──────── Texte source

Les rénover permet de limiter le cycle de produire-consommer-jeter. Produire nécessite de puiser dans des ressources pas toujours renouvelables. Consommer représente souvent un rôle passif finalement source de peu de satisfaction et de plaisir. Jeter encombre, pollue, gaspille.
Rénover, réutiliser, c’est garder le souvenir, c’est se référer à une culture, c’est penser qu’il serait illusoire de se croire capable de tout réinventer, de repartir de zéro. C’est s’appuyer sur les efforts, études, expériences des générations précédentes.
Rénover, c’est se servir du passé comme marchepied pour aller vers l’avenir, innover. L’exemple de Picasso est frappant ; il a fait le chemin de classique à innovant, s’est appuyé sur sa culture pour la détourner.

────────────────

▶ _Consigne_
D'après le texte source, quels sont les trois effets du fait de jeter ?

──────── Liste des données

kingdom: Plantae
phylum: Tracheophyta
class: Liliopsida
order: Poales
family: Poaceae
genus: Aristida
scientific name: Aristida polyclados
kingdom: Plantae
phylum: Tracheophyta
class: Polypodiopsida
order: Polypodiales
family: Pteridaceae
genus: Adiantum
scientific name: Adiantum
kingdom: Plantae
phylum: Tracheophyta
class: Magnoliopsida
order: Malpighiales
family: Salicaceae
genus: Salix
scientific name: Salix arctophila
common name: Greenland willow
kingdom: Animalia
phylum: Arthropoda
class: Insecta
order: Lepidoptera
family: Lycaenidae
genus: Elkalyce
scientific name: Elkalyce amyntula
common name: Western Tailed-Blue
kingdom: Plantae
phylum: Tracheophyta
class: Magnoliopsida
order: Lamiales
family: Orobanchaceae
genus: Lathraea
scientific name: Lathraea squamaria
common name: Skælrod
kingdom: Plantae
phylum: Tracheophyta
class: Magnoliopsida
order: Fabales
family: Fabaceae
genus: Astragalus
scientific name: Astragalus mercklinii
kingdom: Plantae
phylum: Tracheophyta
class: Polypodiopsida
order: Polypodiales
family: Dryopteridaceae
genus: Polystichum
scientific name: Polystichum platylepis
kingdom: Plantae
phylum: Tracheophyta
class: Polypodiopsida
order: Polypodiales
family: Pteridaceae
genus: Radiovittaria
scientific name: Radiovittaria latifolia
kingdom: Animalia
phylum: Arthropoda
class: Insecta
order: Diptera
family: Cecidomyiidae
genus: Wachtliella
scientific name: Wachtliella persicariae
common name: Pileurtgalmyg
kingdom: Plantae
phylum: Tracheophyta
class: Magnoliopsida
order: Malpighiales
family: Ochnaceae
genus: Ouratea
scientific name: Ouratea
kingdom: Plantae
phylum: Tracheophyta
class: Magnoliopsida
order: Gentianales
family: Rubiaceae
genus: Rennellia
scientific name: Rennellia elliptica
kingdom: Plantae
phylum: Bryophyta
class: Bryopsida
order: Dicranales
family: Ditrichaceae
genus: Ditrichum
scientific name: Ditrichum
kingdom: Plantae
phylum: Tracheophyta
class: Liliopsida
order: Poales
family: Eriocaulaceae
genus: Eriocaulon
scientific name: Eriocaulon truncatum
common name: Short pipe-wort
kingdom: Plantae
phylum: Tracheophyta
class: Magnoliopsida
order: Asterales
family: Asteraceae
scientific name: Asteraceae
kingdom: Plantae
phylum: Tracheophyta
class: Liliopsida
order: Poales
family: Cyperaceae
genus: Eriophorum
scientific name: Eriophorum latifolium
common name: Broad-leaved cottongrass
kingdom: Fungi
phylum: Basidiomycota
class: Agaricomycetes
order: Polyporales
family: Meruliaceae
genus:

────────────────

▶ _Réponse_
Jeter encombre, pollue et gaspille.